There are also some provisions for whistleblower protection. Employees cannot be punished for disclosing information to the AG or the Labor Commissioner. There also needs to be an anonymous hotline for reporting information to directors/officers. This seems pretty reasonable.
While I do think federal regulation would be preferable, I’m not very sympathetic to the argument that SB 1047 should not be passed because federal regulation would be better. It seems likely that passing a federal bill similar to SB 1047 gets harder if SB 1047 fails. Also, I don’t think this regulation splits talent between the federal and state level: aside from the Board of Frontier Models, which mostly just sets the compute thresholds, this version of SB 1047 does not create any substantial new regulatory bodies. The prospect for federal regulation seems quite uncertain, especially if a Trump presidency happens.
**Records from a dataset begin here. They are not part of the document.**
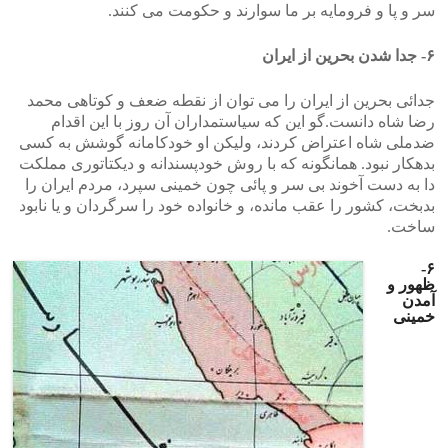
سر و پا و فرومایه بر ما سوارند و حکومت می کنند.
۶- جدا شدن بحرین از ایران
جدائی بحرین از ایران را می توان از نقطه ضعف و کوتاهی محمد
رضا شاه دانست.گو این که سیاستمداران آن روز با این اقدام
ضدملی شاه اعتراض کردند، ولیکن او خودکامانه گوشش به کسی
بدهکار نبود. همانگونه که با روش خودپسندانه و دیکتاتوری مملکت
دا به دست آخوند بی سر و پائی چون خمینی سپرد، مردم ایران را
بدبخت، کشور را عقب مانده، و خانواده خود را سرگردان و یا نابود
ساخت.
۶-
ظهور و
آمدن
خمینی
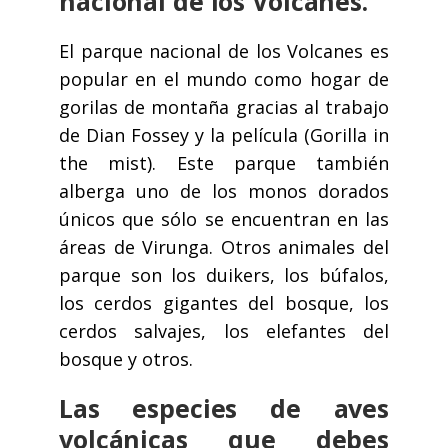
nacional de los Volcanes.
El parque nacional de los Volcanes es
popular en el mundo como hogar de
gorilas de montaña gracias al trabajo
de Dian Fossey y la película (Gorilla in
the mist). Este parque también
alberga uno de los monos dorados
únicos que sólo se encuentran en las
áreas de Virunga. Otros animales del
parque son los duikers, los búfalos,
los cerdos gigantes del bosque, los
cerdos salvajes, los elefantes del
bosque y otros.
Las especies de aves
volcánicas que debes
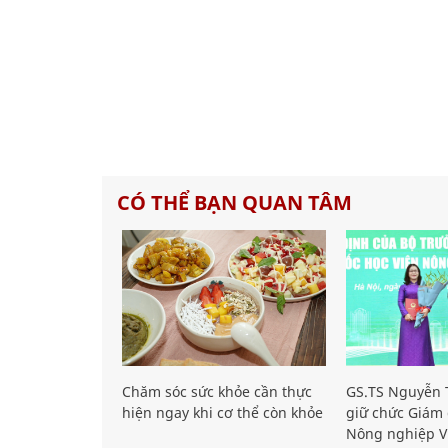
CÓ THỂ BẠN QUAN TÂM
Chăm sóc sức khỏe cần thực
GS.TS Nguyễn T
hiện ngay khi cơ thể còn khỏe
giữ chức Giám 
Nông nghiệp V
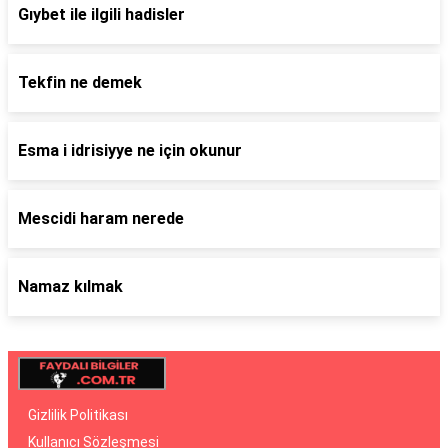
Gıybet ile ilgili hadisler
Tekfin ne demek
Esma i idrisiyye ne için okunur
Mescidi haram nerede
Namaz kılmak
Gizlilik Politikası
Kullanıcı Sözleşmesi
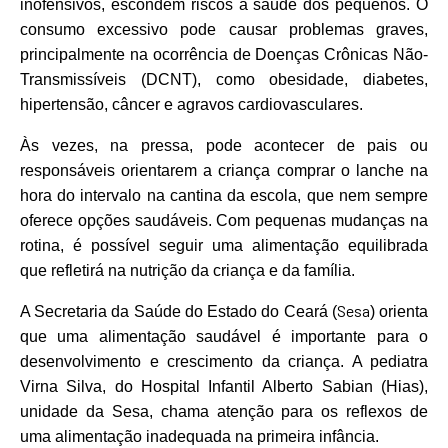
inofensivos, escondem riscos à saúde dos pequenos. O
consumo excessivo pode causar problemas graves,
principalmente na ocorrência de Doenças Crônicas Não-
Transmissíveis (DCNT), como obesidade, diabetes,
hipertensão, câncer e agravos cardiovasculares.
Às vezes, na pressa, pode acontecer de pais ou
responsáveis orientarem a criança comprar o lanche na
hora do intervalo na cantina da escola, que nem sempre
oferece opções saudáveis. Com pequenas mudanças na
rotina, é possível seguir uma alimentação equilibrada
que refletirá na nutrição da criança e da família.
Sesa
A Secretaria da Saúde do Estado do Ceará (
) orienta
que uma alimentação saudável é importante para o
desenvolvimento e crescimento da criança. A pediatra
Virna Silva, do Hospital Infantil Alberto Sabian (Hias),
unidade da Sesa, chama atenção para os reflexos de
uma alimentação inadequada na primeira infância.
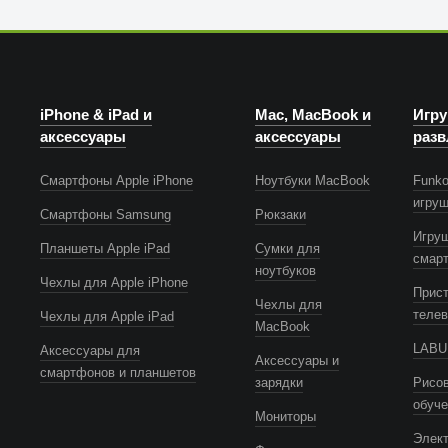
iPhone & iPad и
Mac, MacBook и
Игру
аксессуары
аксессуары
разв
Смартфоны Apple iPhone
Ноутбуки MacBook
Funko
игру
Смартфоны Samsung
Рюкзаки
Игру
Планшеты Apple iPad
Сумки для
смар
ноутбуков
Чехлы для Apple iPhone
Прист
Чехлы для
телев
Чехлы для Apple iPad
MacBook
LABUB
Аксессуары для
Аксессуары и
смартфонов и планшетов
зарядки
Рисов
обуч
Мониторы
Элек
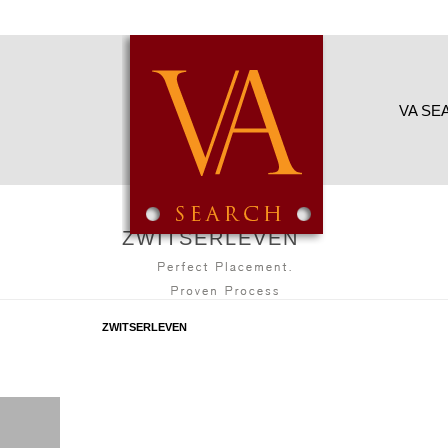
VA SE
ZWITSERLEVEN
ZWITSERLEVEN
And once strong federal regulation does pass, SB 1047 can degrade gracefully into mostly deferring to federal regulatory bodies.
I don’t think SB 1047 is nearly sufficient to prevent catastrophic risk, though it is a step in the right direction. So I think a lot of its impact will be through how it affects future AI regulation. My guess is if SB 1047 passes, this probably creates more momentum for future AI regulation. (Also, it would be in effect some number of years earlier than federal regulation — this is especially relevant if you have shorter timelines than me.)
There are also FLOP count thresholds specified in the bill (1e26, 3e25 respectively), but they’re not too far off from these dollar amounts, and compute quickly gets cheaper. This threshold can be raised higher in the future by the BFM, but not lowered below $100M/$10M respectively, so the BFM could completely neuter the bill if it so chose.
I use bioweapons as the prototypical example because it's straightforward to reason through, but AIs helping terrorists make bioweapons is actually not really my modal story of how AIs cause catastrophic harm.